British surf and leisure brand Finisterre has a similar origin story. Founder Tom Kay said at a Pearlfisher event earlier this year, “My motivation for how I live my life and why I founded this brand – with an ethos that remains the same as we move into the future – is built on the principles of longevity, of purpose, resilience and commitment.”

He writes on the Finisterre website that a new approach to manufacturing would be at the core of the brand, “At the same time, I wanted to push innovation and product development in an industry that I felt was lacking. So I set about building a brand that would address this need, making innovative product built for purpose that would last. I wanted the brand to be committed to a better way of manufacturing, both in the fabrics we use and the manufacturers we choose to work with, seeking alternatives to what has gone before wherever possible. Then share this with our customers through an honest and open brand narrative.”

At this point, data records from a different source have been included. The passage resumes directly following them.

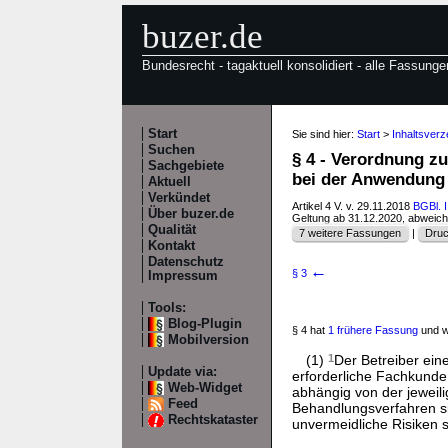
buzer.de
Bundesrecht - tagaktuell konsolidiert - alle Fassunge
Start
Sie sind hier:
Start
>
Inhaltsverz
Suchen
§ 4 - Verordnung z
Sachgebiete
bei der Anwendung
Aktuell
Verkündet
Artikel 4 V. v. 29.11.2018
BGBl. I
Über buzer.de
Geltung ab 31.12.2020, abweic
Qualität
7 weitere Fassungen
|
Druc
Kontakt
Datenschutz
←
§ 3
Impressum
Tools:
Blog-Plugin
§ 4 hat
1 frühere Fassung
und w
Mobilversion
(1)
1
Der Betreiber ein
Update via:
erforderliche Fachkund
Web-Widget
abhängig von der jeweil
Feed
Behandlungsverfahren s
Rechtskataster
unvermeidliche Risiken 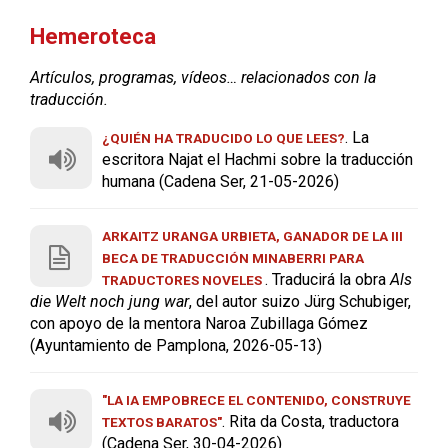
Hemeroteca
Artículos, programas, vídeos… relacionados con la
traducción.
. La
¿QUIÉN HA TRADUCIDO LO QUE LEES?
escritora Najat el Hachmi sobre la traducción
humana (Cadena Ser, 21-05-2026)
ARKAITZ URANGA URBIETA, GANADOR DE LA III
BECA DE TRADUCCIÓN MINABERRI PARA
. Traducirá la obra
Als
TRADUCTORES NOVELES
die Welt noch jung war
, del autor suizo Jürg Schubiger,
con apoyo de la mentora Naroa Zubillaga Gómez
(Ayuntamiento de Pamplona, 2026-05-13)
"LA IA EMPOBRECE EL CONTENIDO, CONSTRUYE
. Rita da Costa, traductora
TEXTOS BARATOS"
(Cadena Ser, 30-04-2026)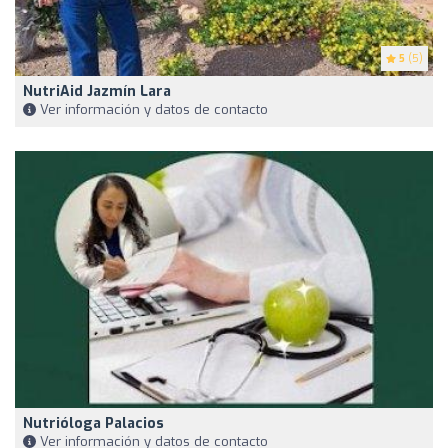
5
(5)
NutriAid Jazmín Lara
Ver información y datos de contacto
Nutrióloga Palacios
Ver información y datos de contacto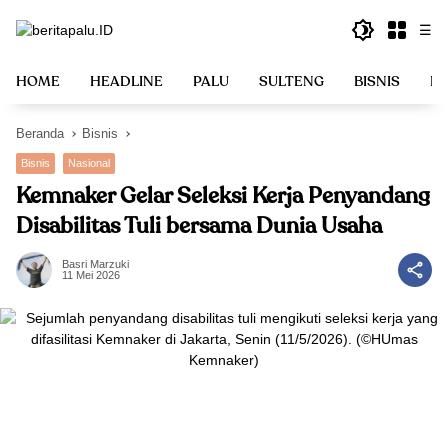
Langsung
☰
ke
konten
HOME
HEADLINE
PALU
SULTENG
BISNIS
PO
Beranda
Bisnis
Bisnis
Nasional
Kemnaker Gelar Seleksi Kerja Penyandang
Disabilitas Tuli bersama Dunia Usaha
Basri Marzuki
11 Mei 2026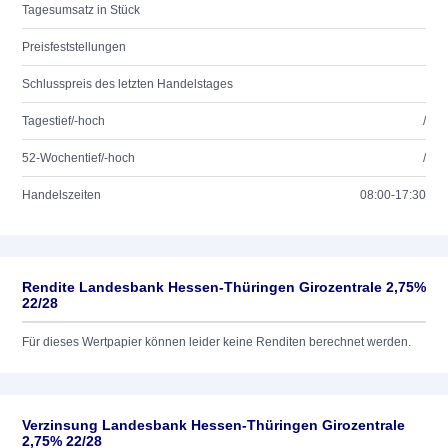
Tagesumsatz in Stück
Preisfeststellungen
Schlusspreis des letzten Handelstages
Tagestief/-hoch
/
52-Wochentief/-hoch
/
Handelszeiten
08:00-17:30
Rendite Landesbank Hessen-Thüringen Girozentrale 2,75%
22/28
Für dieses Wertpapier können leider keine Renditen berechnet werden.
Verzinsung Landesbank Hessen-Thüringen Girozentrale
2,75% 22/28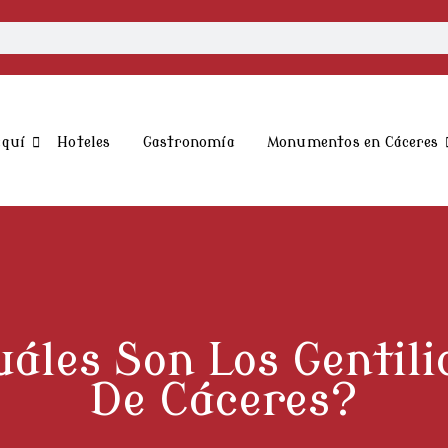
aquí
Hoteles
Gastronomía
Monumentos en Cáceres
áles Son Los Gentili
De Cáceres?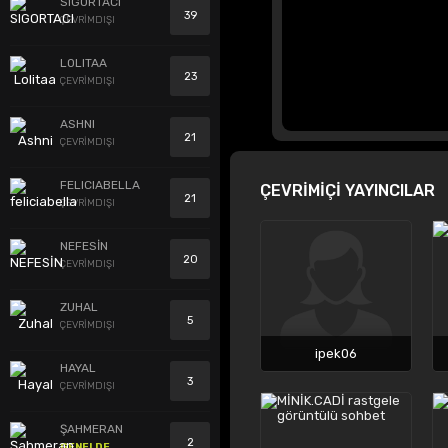
SIGORTACI
39
ÇEVRİMDIŞI
LOLITAA
23
ÇEVRİMDIŞI
ASHNI
21
ÇEVRİMDIŞI
FELICIABELLA
ÇEVRİMİÇİ YAYINCILAR
21
ÇEVRİMDIŞI
NEFESİN
20
ÇEVRİMDIŞI
ZUHAL
5
ÇEVRİMDIŞI
ipek06
HAYAL
3
ÇEVRİMDIŞI
ŞAHMERAN
2
GENELDE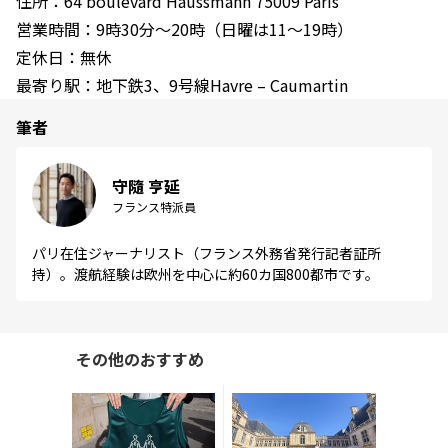
住所：64 boulevard Haussmann 75009 Paris
営業時間：9時30分〜20時（日曜は11〜19時）
定休日：無休
最寄り駅：地下鉄3、9号線Havre – Caumartin
筆者
守隨 亨延
フランス特派員
パリ在住ジャーナリスト（フランス外務省発行記者証所
持）。渡航経験は欧州を中心に約60カ国800都市です。
その他のおすすめ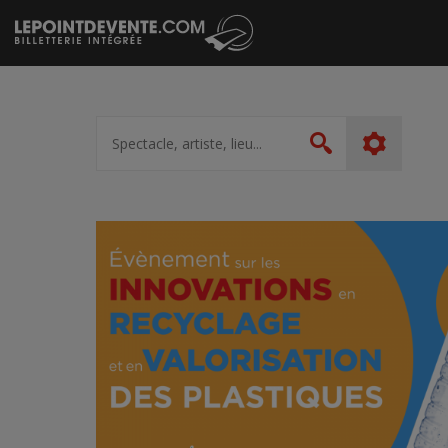
Passer
au
contenu
Spectacle,
artiste,
Rechercher
lieu...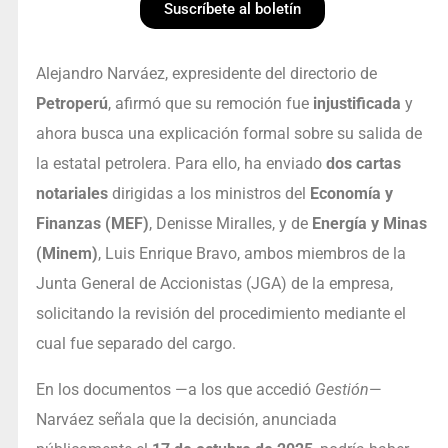
Suscríbete al boletín
Alejandro Narváez, expresidente del directorio de
Petroperú
, afirmó que su remoción fue
injustificada
y
ahora busca una explicación formal sobre su salida de
la estatal petrolera. Para ello, ha enviado
dos cartas
notariales
dirigidas a los ministros del
Economía y
Finanzas (MEF)
, Denisse Miralles, y de
Energía y Minas
(Minem)
, Luis Enrique Bravo, ambos miembros de la
Junta General de Accionistas (JGA) de la empresa,
solicitando la revisión del procedimiento mediante el
cual fue separado del cargo.
En los documentos —a los que accedió
Gestión
—
Narváez señala que la decisión, anunciada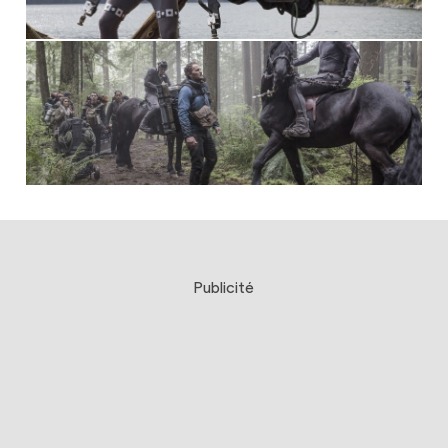
Publicité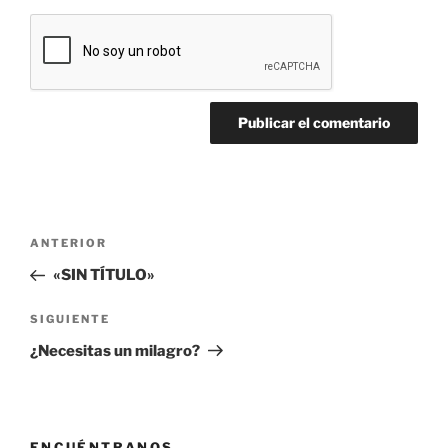
Navegación
Entrada
ANTERIOR
de
anterior:
«SIN TÍTULO»
entradas
Siguiente
SIGUIENTE
entrada
¿Necesitas un milagro?
ENCUÉNTRANOS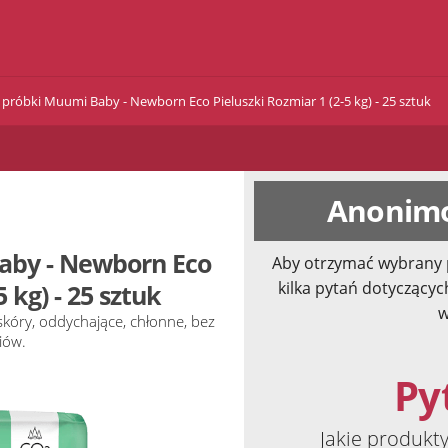
próbki Muumi Baby - Newborn Eco Pieluszki Rozmiar 1 (2-5 kg) - 25 sztuk
Anonimo
aby - Newborn Eco
Aby otrzymać wybrany 
kilka pytań dotyczącyc
 kg) - 25 sztuk
w
 skóry, oddychające, chłonne, bez
iów.
Pyt
Jakie produkt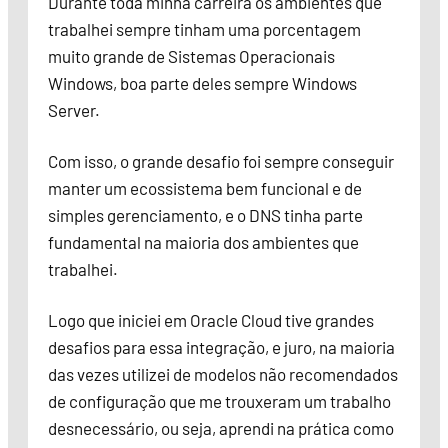
Durante toda minha carreira os ambientes que
trabalhei sempre tinham uma porcentagem
muito grande de Sistemas Operacionais
Windows, boa parte deles sempre Windows
Server.
Com isso, o grande desafio foi sempre conseguir
manter um ecossistema bem funcional e de
simples gerenciamento, e o DNS tinha parte
fundamental na maioria dos ambientes que
trabalhei.
Logo que iniciei em Oracle Cloud tive grandes
desafios para essa integração, e juro, na maioria
das vezes utilizei de modelos não recomendados
de configuração que me trouxeram um trabalho
desnecessário, ou seja, aprendi na prática como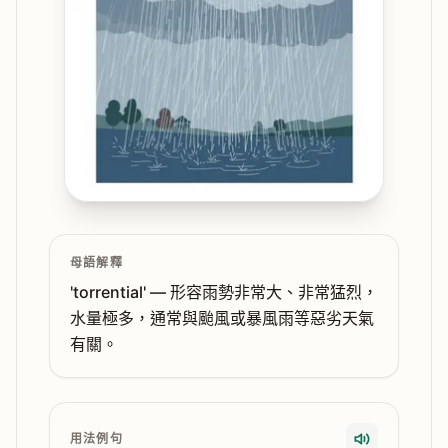
母語解釋
'torrential' — 形容雨勢非常大、非常猛烈，
水量極多，通常與颱風或暴風雨等惡劣天氣
有關。
用法例句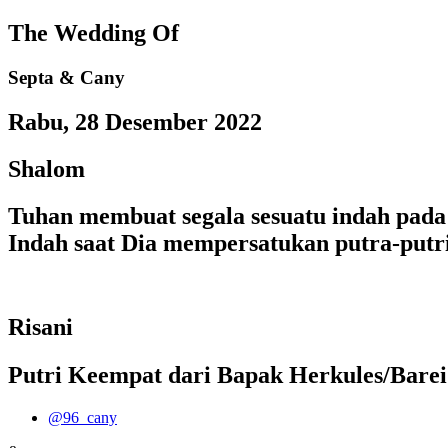
The Wedding Of
Septa & Cany
Rabu, 28 Desember 2022
Shalom
Tuhan membuat segala sesuatu indah pad
Indah saat Dia mempersatukan putra-putr
Risani
Putri Keempat dari Bapak Herkules/Barei
@96_cany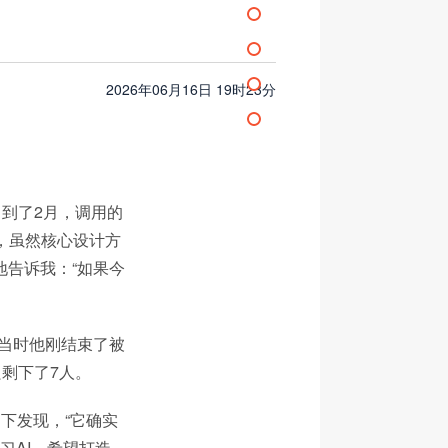
2026年06月16日 19时23分
，到了2月，调用的
分，虽然核心设计方
地告诉我：“如果今
。当时他刚结束了被
只剩下了7人。
下发现，“它确实
习AI，希望打造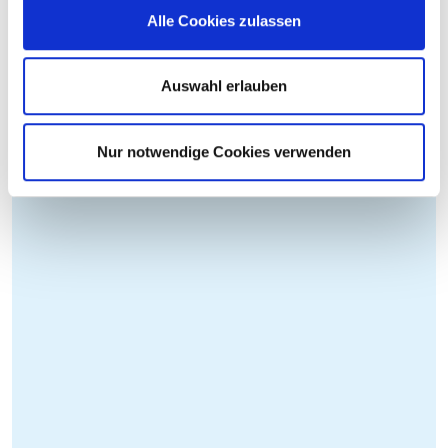
Alle Cookies zulassen
Auswahl erlauben
Nur notwendige Cookies verwenden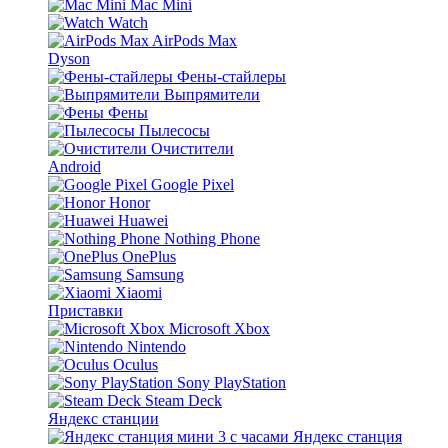
Mac Mini
Watch
AirPods Max
Dyson
Фены-стайлеры
Выпрямители
Фены
Пылесосы
Очистители
Android
Google Pixel
Honor
Huawei
Nothing Phone
OnePlus
Samsung
Xiaomi
Приставки
Microsoft Xbox
Nintendo
Oculus
Sony PlayStation
Steam Deck
Яндекс станции
Яндекс станция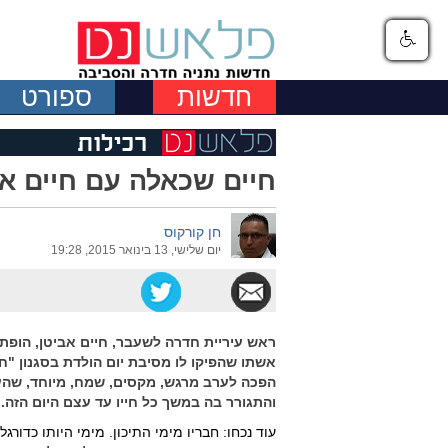
חדשות
ספורט
חיים שכאלה עם חיים אב
חן קורקוס
יום שלישי, 13 בינואר 2015, 19:28
ראש עיריית חדרה לשעבר, חיים אביטן, הופתע 
אשתו שהפיקו לו מסיבת יום הולדת בסגנון 
הפכה לערב מרגש, מקסים, שמח, מיוחד, שהעל
והתגורר בה במשך כל חייו עד עצם היום הזה.
עוד נכחו: חבריו מימי התיכון. מימי היותו כדורג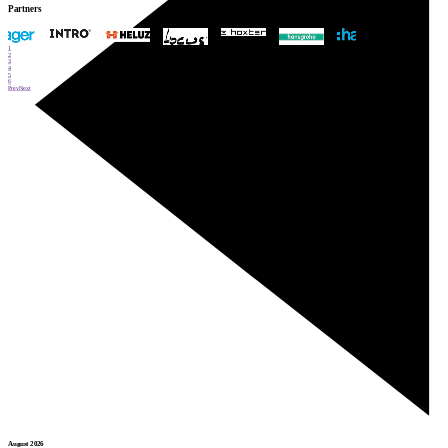
Partners
1
2
3
4
5
6
Prev
Next
August 2026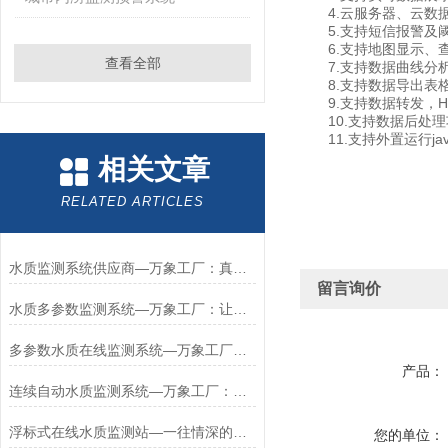
4.云服务器、云数据
5.支持短信报警及
6.支持地图显示、查
查看全部
7.支持数据曲线分
8.支持数据导出表
9.支持数据转发，HJ-
10.支持数据后处理
11.支持外置运行javas
相关文章
RELATED ARTICLES
水质监测系统供应商—万象工厂：真的很好用的河道水质在线监测系统#【2024+
留言询价
水质多参数监测系统—万象工厂：让客户点赞的多功能水质监测仪器#
多参数水质在线监测系统—万象工厂：让客户省心的水文水生态监测系统#
产品：
连续自动水质监测系统—万象工厂：让客户满意的水产养殖水质监测系统#
浮标式在线水质监测站—一往情深的水质在线监测浮标站#(2024+全+国+包邮)
您的单位：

The result is a brand that uses technological innovation to develop longer-lasting, more sustainable and higher quality products. But it is also a brand that evokes a strong sense of the lifestyle it espouses. Its brand imagery is full of rugged landscapes and the interplay between people and nature. Whether its through sport, adventure or simply existing in a natural setting, the brand offers a unique perspective – and product – for its consumers. Its ability to stand by its founding ethos while also innovating have allowed it to become an adaptable, culture-conscious lifestyle brand.

Crafting a bespoke brand lifestyle is hard to get right. And the risks are steep for those who fail. But if brands can adapt – like Kodak – if they can embrace new strategies – like Caterpillar – and if they can spark new ideas about the impact brands have on the world – like Finisterre – they can thrive.